# Your task:
What you return must match the data below exactly, minus any pictures.

───── Information shown

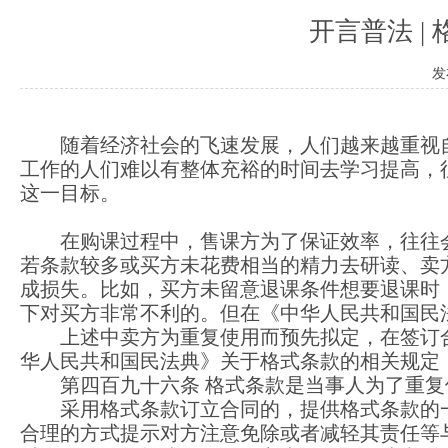
开言普法 |
发
随着经济社会的飞速发展，人们越来越重视
工作的人们难以有整体充裕的时间去学习提高，
这一目标。
在购课过程中，售课方为了保证效率，往往
若条款较多或买方未花费相当的精力去研读、卖
成损失。比如，买方未留意退课条件想要退课时
下对买方非常不利的。但在《中华人民共和国民
上述中卖方为重复使用而预先拟定，在签订
华人民共和国民法典》关于格式条款的相关规定
第四百九十六条 格式条款是当事人为了重
采用格式条款订立合同的，提供格式条款的
合理的方式提示对方注意免除或者减轻其责任等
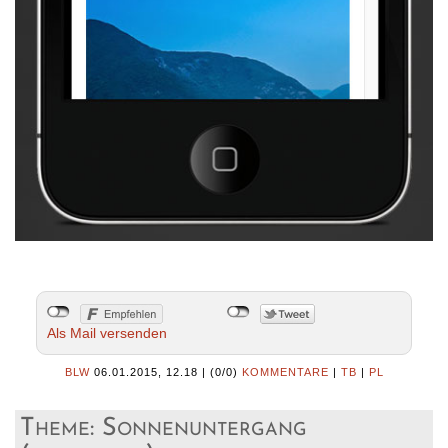
Als Mail versenden
BLW
06.01.2015, 12.18
|
(0/0)
KOMMENTARE
|
TB
|
PL
Theme: Sonnenuntergang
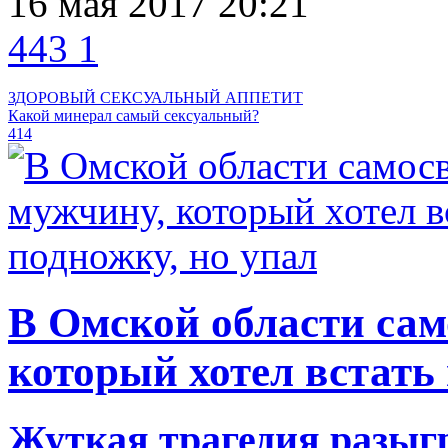
16 мая 2017 20:21
443
1
ЗДОРОВЫЙ СЕКСУАЛЬНЫЙ АППЕТИТ
Какой минерал самый сексуальный?
414
В Омской области сам
который хотел встать 
Жуткая трагедия разыгр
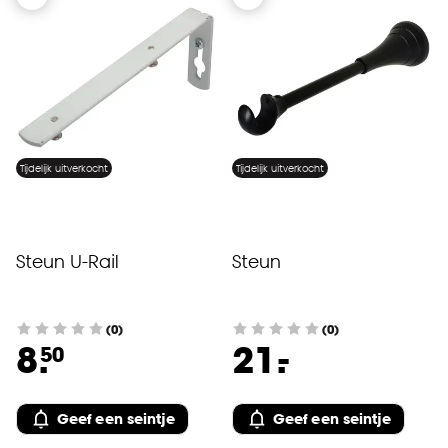
Tijdelijk uitverkocht
Tijdelijk uitverkocht
Steun U-Rail
Steun
(0)
(0)
-
8.
21.
50
Geef een seintje
Geef een seintje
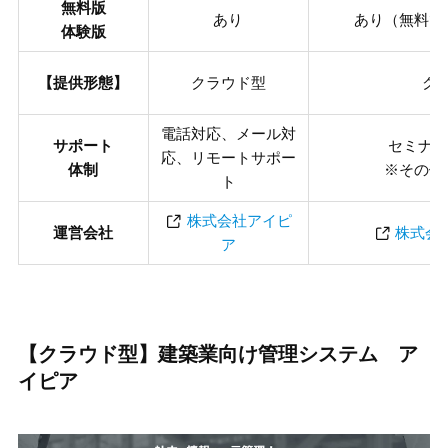
無料版
あり
あり（無料で
体験版
【提供形態】
クラウド型
ク
電話対応、メール対
サポート
セミナー
応、リモートサポー
体制
※その他
ト
株式会社アイピ
運営会社
株式会
ア
【クラウド型】建築業向け管理システム ア
イピア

──────────

# Answer space:
开言普法 |
发
随着经济社会的飞速发展，人们越来越重视
工作的人们难以有整体充裕的时间去学习提高，
这一目标。
在购课过程中，售课方为了保证效率，往往
若条款较多或买方未花费相当的精力去研读、卖
成损失。比如，买方未留意退课条件想要退课时
下对买方非常不利的。但在《中华人民共和国民
上述中卖方为重复使用而预先拟定，在签订
华人民共和国民法典》关于格式条款的相关规定
第四百九十六条 格式条款是当事人为了重
采用格式条款订立合同的，提供格式条款的
合理的方式提示对方注意免除或者减轻其责任等
Als Mail versenden
BLW
06.01.2015, 12.18
|
(0/0)
KOMMENTARE
|
TB
|
PL
Theme: Sonnenuntergang
16 мая 2017 20:21
443
1
ЗДОРОВЫЙ СЕКСУАЛЬНЫЙ АППЕТИТ
Какой минерал самый сексуальный?
414
В Омской области сам
который хотел встать 
Жуткая трагедия разыгр
Tijdelijk uitverkocht
Tijdelijk uitverkocht
Steun U-Rail
Steun
(0)
(0)
-
8.
21.
50
Geef een seintje
Geef een seintje
無料版
あり
あり（無料で
体験版
【提供形態】
クラウド型
ク
電話対応、メール対
サポート
セミナー
応、リモートサポー
体制
※その他
ト
株式会社アイピ
運営会社
株式会
ア
【クラウド型】建築業向け管理システム ア
イピア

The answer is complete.